U.S. Supreme Court
System Federation v. Wright, 364 U.S. 642 (1961)
System Federation v. Wright
Argued December 5, 1960
Decided January 16, 1961
364 U.S. 642
In 1945, when the Railway Labor Act prohibited union shop agreements between railroads and labor unions, nonunion employees of a railroad brought a suit against the railroad and certain unions of its employees which resulted in a consent decree forbidding the defendants to discriminate against nonunion employees because of their refusal to join unions. After the Act was amended in 1951 so as to permit union shop agreements between railroads and labor unions, the petitioner unions moved that the decree be modified so as not to prohibit the defendants from entering into such agreements. The District Court, which had retained jurisdiction of the suit, denied the motion.

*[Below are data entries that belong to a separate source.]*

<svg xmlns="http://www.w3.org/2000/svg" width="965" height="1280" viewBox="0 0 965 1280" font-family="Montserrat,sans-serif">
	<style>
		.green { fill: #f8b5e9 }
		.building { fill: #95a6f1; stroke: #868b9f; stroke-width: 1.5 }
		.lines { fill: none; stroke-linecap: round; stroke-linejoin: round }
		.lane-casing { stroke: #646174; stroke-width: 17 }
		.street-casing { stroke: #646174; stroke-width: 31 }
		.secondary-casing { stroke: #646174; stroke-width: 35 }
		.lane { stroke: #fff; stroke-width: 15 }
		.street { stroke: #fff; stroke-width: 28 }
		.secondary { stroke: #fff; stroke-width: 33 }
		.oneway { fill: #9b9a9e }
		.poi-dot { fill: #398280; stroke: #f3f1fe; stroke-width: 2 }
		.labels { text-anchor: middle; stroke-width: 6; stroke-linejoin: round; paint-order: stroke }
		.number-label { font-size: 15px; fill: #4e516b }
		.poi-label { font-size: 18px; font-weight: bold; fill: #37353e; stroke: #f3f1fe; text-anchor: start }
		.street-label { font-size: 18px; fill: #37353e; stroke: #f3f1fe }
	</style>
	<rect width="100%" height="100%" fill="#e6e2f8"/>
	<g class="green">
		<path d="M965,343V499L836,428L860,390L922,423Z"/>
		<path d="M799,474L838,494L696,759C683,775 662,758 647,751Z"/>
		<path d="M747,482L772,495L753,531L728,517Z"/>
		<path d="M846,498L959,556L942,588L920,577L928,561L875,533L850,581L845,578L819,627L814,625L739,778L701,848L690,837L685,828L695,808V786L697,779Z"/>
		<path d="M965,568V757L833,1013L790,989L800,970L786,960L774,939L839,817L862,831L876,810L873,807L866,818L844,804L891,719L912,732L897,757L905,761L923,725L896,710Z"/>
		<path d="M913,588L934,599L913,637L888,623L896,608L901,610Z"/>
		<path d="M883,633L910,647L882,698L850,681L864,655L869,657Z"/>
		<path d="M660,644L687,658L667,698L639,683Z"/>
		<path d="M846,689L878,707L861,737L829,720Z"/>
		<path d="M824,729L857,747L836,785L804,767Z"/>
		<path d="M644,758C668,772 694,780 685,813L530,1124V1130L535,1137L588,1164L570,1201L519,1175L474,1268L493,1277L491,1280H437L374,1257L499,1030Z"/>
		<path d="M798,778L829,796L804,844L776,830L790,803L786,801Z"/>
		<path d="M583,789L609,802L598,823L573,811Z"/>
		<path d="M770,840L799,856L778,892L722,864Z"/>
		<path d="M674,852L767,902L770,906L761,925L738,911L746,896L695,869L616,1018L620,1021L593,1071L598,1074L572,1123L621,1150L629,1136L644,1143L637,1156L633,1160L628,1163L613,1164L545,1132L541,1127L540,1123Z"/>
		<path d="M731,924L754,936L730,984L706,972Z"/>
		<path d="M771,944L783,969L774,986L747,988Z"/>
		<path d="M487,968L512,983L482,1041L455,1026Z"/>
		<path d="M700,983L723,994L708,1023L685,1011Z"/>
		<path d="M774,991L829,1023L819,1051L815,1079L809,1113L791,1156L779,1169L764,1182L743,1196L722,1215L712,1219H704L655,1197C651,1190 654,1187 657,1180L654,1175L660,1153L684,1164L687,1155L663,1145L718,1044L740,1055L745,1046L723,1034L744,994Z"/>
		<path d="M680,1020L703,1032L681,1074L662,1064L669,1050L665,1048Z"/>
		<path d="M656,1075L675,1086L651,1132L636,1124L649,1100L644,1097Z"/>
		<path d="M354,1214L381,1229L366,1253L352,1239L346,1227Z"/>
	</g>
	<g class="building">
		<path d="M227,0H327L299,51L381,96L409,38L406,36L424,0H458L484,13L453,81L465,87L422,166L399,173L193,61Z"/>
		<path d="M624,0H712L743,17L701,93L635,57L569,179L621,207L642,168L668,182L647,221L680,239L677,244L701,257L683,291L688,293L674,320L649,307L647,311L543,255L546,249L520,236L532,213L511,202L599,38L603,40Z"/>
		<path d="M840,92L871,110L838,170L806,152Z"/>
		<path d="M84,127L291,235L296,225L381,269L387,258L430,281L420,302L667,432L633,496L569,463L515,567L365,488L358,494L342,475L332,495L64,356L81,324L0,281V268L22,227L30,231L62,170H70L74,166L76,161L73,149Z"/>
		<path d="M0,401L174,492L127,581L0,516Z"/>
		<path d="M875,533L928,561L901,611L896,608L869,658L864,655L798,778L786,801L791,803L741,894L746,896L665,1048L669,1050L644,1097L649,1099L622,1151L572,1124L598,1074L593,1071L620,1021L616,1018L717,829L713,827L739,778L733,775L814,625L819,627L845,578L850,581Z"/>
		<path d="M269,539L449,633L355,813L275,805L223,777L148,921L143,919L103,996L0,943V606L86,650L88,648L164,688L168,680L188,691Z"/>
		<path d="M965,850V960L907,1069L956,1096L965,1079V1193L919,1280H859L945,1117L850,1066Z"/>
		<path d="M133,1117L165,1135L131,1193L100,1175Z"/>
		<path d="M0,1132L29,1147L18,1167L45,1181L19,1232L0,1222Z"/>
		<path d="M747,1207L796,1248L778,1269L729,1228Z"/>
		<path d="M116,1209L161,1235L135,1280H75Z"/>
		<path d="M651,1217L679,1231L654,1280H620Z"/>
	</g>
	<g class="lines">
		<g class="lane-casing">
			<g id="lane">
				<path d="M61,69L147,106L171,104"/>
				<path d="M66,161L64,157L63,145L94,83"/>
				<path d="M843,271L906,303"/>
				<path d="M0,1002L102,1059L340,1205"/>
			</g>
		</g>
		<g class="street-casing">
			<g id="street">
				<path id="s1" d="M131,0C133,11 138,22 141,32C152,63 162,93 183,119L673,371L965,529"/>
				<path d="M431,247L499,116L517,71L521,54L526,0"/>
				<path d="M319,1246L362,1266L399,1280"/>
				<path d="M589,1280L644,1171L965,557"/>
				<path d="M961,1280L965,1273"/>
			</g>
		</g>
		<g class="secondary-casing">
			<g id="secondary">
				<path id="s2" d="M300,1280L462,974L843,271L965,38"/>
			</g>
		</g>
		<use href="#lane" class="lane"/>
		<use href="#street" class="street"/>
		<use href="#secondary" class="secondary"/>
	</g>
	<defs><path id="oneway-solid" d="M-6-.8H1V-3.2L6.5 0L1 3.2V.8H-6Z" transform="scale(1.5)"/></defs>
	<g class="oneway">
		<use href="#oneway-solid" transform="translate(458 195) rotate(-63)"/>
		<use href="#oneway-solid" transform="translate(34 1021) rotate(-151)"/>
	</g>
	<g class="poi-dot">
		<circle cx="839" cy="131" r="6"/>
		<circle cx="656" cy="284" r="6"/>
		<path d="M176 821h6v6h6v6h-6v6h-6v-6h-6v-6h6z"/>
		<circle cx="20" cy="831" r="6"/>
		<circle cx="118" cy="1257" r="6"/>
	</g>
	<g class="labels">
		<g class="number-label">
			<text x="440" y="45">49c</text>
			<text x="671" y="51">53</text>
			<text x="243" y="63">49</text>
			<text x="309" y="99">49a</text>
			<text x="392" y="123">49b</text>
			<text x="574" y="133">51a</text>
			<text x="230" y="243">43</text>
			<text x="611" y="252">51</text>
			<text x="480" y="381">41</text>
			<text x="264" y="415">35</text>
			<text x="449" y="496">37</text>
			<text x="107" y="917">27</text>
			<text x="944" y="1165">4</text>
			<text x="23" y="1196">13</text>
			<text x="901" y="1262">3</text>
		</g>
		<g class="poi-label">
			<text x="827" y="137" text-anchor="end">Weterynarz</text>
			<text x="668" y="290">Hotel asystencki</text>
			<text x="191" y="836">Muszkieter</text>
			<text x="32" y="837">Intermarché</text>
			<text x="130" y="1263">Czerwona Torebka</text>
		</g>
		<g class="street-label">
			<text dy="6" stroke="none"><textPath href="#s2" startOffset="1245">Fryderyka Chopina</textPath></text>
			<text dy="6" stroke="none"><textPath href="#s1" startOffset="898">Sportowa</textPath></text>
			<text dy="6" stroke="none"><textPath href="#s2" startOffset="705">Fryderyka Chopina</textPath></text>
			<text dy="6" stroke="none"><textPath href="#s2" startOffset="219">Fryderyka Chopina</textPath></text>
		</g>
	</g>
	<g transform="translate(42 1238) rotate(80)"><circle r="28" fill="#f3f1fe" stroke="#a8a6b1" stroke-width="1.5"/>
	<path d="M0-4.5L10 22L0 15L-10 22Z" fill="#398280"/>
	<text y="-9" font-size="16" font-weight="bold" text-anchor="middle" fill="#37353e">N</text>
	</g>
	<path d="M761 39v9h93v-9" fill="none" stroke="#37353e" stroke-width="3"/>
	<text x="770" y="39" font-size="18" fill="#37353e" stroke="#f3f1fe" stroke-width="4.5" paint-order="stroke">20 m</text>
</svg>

Held: it erred in doing so. Pp. 364 U. S. 643-653.
(a) It would have been an abuse of discretion to deny modification of the injunction had it not resulted from a consent decree, since a change in the law had expressly made lawful what had theretofore been forbidden. @ 59 U. S. 646-650.
(b) A different conclusion is not required by the fact that the injunction was incorporated in a consent decree, since the decree was a judicial act, and not a mere contract between the parties. Pp. 364 U. S. 650-651.
(c) It was the Railway Labor Act, and only incidentally the parties, that the District Court served in entering the consent decree; and that Court must be free to continue to further the objectives of the Act after its provisions have been amended. Pp. 364 U. S. 651-653.